-- Task objective --
Using the listing below, set down exactly the lines starting at the line that contains "line: (38, 330) -> (14, 331), removed" and ending at the line that contains "part: (263, 1107) -> (168, 847), moved", both included, and no others.

-- Data supplied --

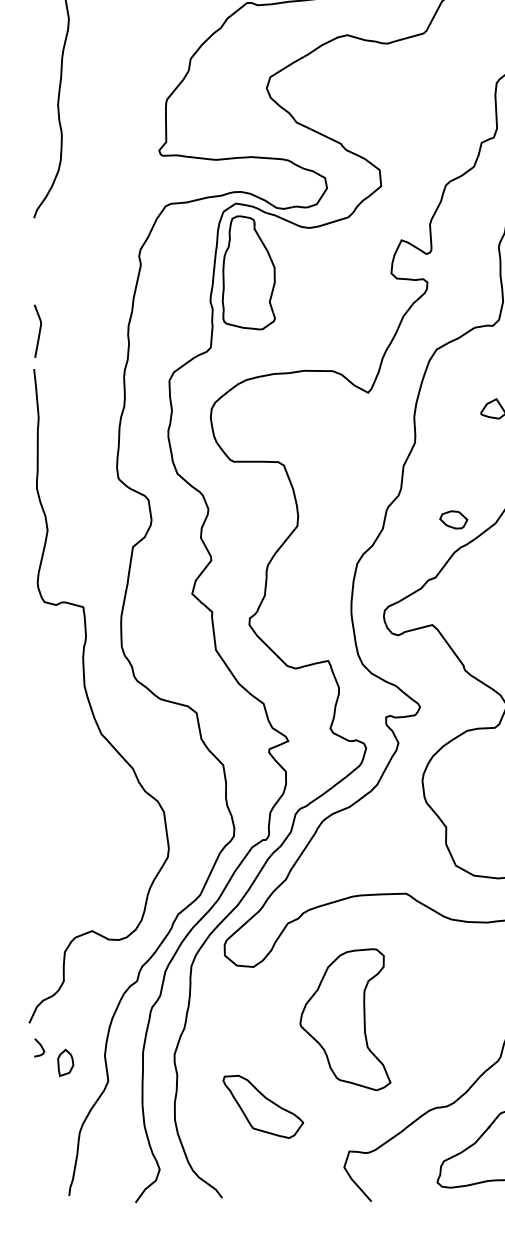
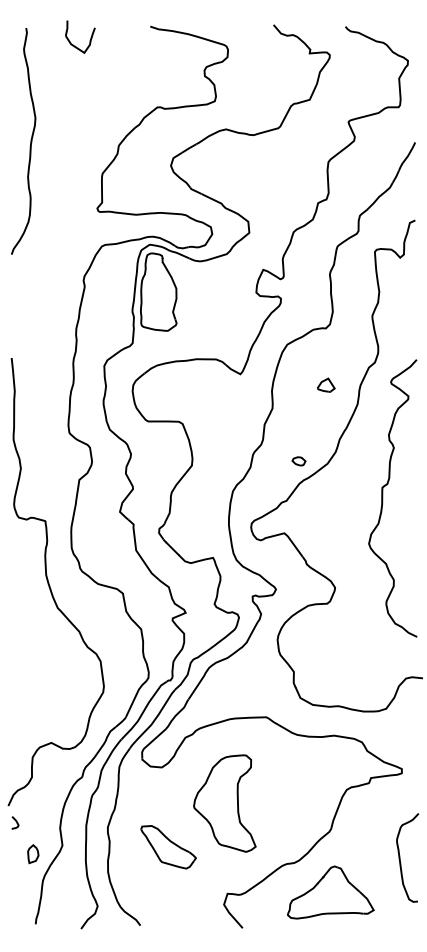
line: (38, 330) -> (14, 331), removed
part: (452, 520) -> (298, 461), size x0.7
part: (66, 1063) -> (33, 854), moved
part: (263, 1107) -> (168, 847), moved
...
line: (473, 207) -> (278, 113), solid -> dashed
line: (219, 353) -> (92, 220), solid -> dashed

-- Written response --
line: (38, 330) -> (14, 331), removed
part: (452, 520) -> (298, 461), size x0.7
part: (66, 1063) -> (33, 854), moved
part: (263, 1107) -> (168, 847), moved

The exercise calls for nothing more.